◆ **BRIEF**
Print everything from the line containing "Document page, 1654x1241 pixels." down to the end of the listing, unchanged.

◆ **DATA SHOWN**
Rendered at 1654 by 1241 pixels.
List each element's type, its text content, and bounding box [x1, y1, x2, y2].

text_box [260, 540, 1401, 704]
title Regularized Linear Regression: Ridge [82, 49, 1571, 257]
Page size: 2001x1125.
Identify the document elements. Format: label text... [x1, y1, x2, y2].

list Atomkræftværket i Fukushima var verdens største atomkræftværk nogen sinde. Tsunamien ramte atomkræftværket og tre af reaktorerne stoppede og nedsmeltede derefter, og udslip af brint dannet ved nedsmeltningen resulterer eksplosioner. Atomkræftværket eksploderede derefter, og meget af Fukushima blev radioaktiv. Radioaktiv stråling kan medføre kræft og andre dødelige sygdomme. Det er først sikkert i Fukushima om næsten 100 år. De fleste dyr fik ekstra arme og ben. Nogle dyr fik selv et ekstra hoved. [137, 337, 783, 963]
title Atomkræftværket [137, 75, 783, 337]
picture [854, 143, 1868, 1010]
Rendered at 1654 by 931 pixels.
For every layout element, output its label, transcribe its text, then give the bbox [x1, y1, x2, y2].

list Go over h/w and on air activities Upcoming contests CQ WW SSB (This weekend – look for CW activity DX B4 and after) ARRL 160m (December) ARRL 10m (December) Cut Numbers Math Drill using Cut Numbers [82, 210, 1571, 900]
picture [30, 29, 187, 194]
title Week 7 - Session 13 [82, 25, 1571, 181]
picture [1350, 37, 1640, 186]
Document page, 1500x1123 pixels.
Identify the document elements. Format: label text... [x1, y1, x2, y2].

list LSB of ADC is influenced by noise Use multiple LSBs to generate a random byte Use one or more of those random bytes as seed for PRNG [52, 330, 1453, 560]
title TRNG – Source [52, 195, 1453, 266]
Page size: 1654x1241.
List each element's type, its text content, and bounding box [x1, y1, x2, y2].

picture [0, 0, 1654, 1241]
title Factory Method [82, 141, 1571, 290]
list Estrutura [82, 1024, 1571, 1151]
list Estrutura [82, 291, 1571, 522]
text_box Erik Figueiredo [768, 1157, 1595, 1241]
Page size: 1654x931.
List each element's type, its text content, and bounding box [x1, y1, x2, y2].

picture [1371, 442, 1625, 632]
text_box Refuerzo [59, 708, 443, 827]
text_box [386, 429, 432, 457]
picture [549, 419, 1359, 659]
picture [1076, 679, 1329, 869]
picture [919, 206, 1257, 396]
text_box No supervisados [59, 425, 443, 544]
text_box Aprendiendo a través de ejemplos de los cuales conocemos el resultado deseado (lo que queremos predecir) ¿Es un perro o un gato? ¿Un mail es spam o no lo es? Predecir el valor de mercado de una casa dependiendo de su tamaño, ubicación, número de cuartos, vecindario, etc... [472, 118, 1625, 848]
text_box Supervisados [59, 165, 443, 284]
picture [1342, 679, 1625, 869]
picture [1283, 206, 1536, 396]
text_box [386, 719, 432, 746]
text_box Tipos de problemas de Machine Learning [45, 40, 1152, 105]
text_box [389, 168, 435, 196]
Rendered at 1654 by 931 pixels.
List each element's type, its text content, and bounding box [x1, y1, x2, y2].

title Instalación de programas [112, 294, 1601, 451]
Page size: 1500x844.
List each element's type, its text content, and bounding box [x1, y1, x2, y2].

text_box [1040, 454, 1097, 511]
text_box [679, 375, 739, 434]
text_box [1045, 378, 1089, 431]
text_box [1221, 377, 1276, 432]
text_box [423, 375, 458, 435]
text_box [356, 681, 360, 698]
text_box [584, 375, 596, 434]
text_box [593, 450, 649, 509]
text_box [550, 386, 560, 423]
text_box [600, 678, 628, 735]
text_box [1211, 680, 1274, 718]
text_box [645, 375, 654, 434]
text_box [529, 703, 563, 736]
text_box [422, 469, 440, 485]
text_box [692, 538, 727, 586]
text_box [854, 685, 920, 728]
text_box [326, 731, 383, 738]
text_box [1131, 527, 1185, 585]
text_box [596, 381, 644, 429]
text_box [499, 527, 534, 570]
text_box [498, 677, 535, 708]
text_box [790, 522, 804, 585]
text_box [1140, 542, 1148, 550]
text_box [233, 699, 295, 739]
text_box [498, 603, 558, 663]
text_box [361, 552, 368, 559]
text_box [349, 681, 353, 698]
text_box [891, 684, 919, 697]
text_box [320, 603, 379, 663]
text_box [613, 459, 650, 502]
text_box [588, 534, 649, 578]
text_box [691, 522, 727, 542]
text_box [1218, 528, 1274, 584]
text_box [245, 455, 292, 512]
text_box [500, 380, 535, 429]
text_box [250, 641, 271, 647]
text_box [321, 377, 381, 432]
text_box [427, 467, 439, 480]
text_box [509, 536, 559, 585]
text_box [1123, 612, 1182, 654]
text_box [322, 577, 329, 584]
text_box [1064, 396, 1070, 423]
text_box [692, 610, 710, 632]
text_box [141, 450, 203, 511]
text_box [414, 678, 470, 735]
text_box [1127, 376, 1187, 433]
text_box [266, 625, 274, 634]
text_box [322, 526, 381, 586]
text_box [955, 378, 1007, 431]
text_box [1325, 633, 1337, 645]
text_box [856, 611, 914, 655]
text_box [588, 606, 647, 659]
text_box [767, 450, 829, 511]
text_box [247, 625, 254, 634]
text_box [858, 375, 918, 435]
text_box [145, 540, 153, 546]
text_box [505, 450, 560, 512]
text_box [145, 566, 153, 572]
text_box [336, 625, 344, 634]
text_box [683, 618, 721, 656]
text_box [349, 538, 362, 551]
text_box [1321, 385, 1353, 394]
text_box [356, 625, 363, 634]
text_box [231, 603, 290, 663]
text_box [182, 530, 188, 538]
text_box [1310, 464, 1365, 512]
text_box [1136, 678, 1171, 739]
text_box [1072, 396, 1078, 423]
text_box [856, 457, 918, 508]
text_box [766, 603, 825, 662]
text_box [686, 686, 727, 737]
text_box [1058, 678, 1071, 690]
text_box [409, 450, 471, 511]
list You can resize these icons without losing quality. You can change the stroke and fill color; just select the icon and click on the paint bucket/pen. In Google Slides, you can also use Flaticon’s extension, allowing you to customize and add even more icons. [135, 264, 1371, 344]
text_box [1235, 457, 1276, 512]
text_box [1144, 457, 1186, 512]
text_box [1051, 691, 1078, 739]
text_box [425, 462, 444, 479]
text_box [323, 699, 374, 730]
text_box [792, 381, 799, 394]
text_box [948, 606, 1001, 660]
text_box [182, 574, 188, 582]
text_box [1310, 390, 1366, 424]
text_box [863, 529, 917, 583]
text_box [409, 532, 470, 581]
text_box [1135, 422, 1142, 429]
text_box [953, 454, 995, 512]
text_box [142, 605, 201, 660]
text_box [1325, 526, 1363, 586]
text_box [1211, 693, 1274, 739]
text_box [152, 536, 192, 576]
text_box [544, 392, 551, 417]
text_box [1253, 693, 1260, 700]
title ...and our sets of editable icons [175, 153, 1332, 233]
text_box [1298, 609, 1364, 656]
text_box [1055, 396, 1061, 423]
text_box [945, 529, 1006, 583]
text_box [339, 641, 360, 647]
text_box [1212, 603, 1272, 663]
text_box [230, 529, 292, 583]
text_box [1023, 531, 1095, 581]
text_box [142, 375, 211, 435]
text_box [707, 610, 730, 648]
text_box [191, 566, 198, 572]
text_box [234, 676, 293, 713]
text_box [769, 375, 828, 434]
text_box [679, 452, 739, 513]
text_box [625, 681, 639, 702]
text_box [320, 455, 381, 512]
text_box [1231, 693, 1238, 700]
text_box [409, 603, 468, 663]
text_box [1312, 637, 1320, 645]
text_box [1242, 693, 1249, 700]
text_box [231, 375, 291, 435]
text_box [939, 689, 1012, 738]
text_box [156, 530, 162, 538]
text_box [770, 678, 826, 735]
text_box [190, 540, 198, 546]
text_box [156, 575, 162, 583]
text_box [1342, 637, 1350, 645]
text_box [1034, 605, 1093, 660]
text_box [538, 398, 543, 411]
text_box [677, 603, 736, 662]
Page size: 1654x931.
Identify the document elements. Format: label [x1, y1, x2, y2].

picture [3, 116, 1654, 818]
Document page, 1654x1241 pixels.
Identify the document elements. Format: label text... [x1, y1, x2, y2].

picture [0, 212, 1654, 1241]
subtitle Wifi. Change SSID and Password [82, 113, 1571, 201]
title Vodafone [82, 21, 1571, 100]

◆ **SOLUTION FOR THIS TASK**
Document page, 1654x1241 pixels.
Identify the document elements. Format: label text... [x1, y1, x2, y2].

picture [0, 212, 1654, 1241]
subtitle Wifi. Change SSID and Password [82, 113, 1571, 201]
title Vodafone [82, 21, 1571, 100]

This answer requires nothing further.